Melodies of the World to Come

The melodies in Kabbalah could be described as melodies of the “World to Come,” as they serve the purpose of bringing the Upper Worlds to this world. Singing evokes blessings from Above so that they manifest in all lower worlds.

In the words of Rabbi Elazar Azikri (1533–1600), “Those who aspire shall sing praises unto spiritual heights, unto the Upper Ones and lower ones, fastening all the worlds with the tie of faith.” (In Kabbalah, “faith” means attainment of the Creator.)

Tuning Your Inner Instrument

To understand what the Kabbalistic composer wants to express in the melody, you merely need to listen, and your understanding works automatically. By listening to the melodies of a Kabbalist, you have the opportunity to be affected to a certain degree by their impressions of the spiritual worlds.

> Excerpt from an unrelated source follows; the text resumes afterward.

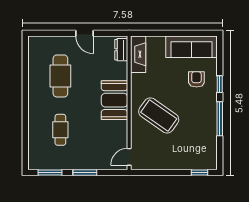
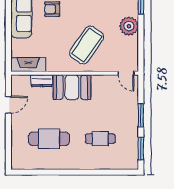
door: (85, 33) -> (8, 105), moved
dresser: (121, 50) -> (42, 81), moved
plant: (179, 160) -> (129, 26), added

There is a soul in each of us, and the soul of a Kabbalist resembles a musical instrument that plays properly and feels properly, similar to King David’s biblical violin. This is no ordinary violin, but the inner Kli (vessel/instrument) of a Kabbalist’s soul. In it, the Kabbalist feels reality in a certain way and can express it in melodies.


Spiritual Sparks

When a person acquires the quality of Bina, mercy, he or she feels calm and serene. Rav Baruch Ashlag expressed it in his gentle melody to the words from Psalms (116), “For thou hast delivered my soul.”


Spiritual Harmony

You can use Kabbalist tunes to connect to the spiritual roots from which they were written without having to work hard. Just relax and listen to the music.

Yet there is information in the notes themselves. The notes in Kabbalah are not random or “free form.” Their harmony is built on Kabbalistic rules and notes are chosen according to the way a soul is built. They are a way to climb the ladder. You (the listener) feel them penetrating deep within your soul, unobstructed. This happens because of the direct connection between your soul and the roots of the notes.

Go back to Chapter 10 and think of the spiritual nature of Hebrew letters and their representation of numbers. The most important thing in Kabbalistic music is not the notes themselves, but all the fine nuances that exist between them.

Just to give you a sense of it, in Chapter 10 we said that there are Taamim (flavors), Nekudot (dots under, within, and above the letters), Tagin (tags on top of the letters), and Otiot (letters). These represent nuances formed by the impression from the Light—impressions, for instance, of Reshimot leaving and reentering the spiritual vessel.


Spiritual Sparks

Singing is the call of the soul, … the song, to which the Upper and the lower ones in all the worlds awaken. The song is like a spring from Above, a repose of the Upper One, the Divine mercy. The song adorns the Holy Supernal Name, Malchut, the receptacle of the Creator. And this is why it is the Holy of Holies.

—Rav Yehuda Ashlag The Sulam Commentary on The Zohar


It is the same with melodies. Musicians who understand how to play Kabbalistic melodies are few and far between. The difference between one who plays nicely and one who plays correctly lies in the extent to which one understands where the important things are. What’s most important lies not in the sounds, but in the tiniest symbols, in how the sound begins and ends.

I had a wonderful student who played the violin. “I’m ready to play only on the condition that you will hold my hand,” he would tell me. And he was right—Kabbalah music is about conveying the right feeling, not the accurate note.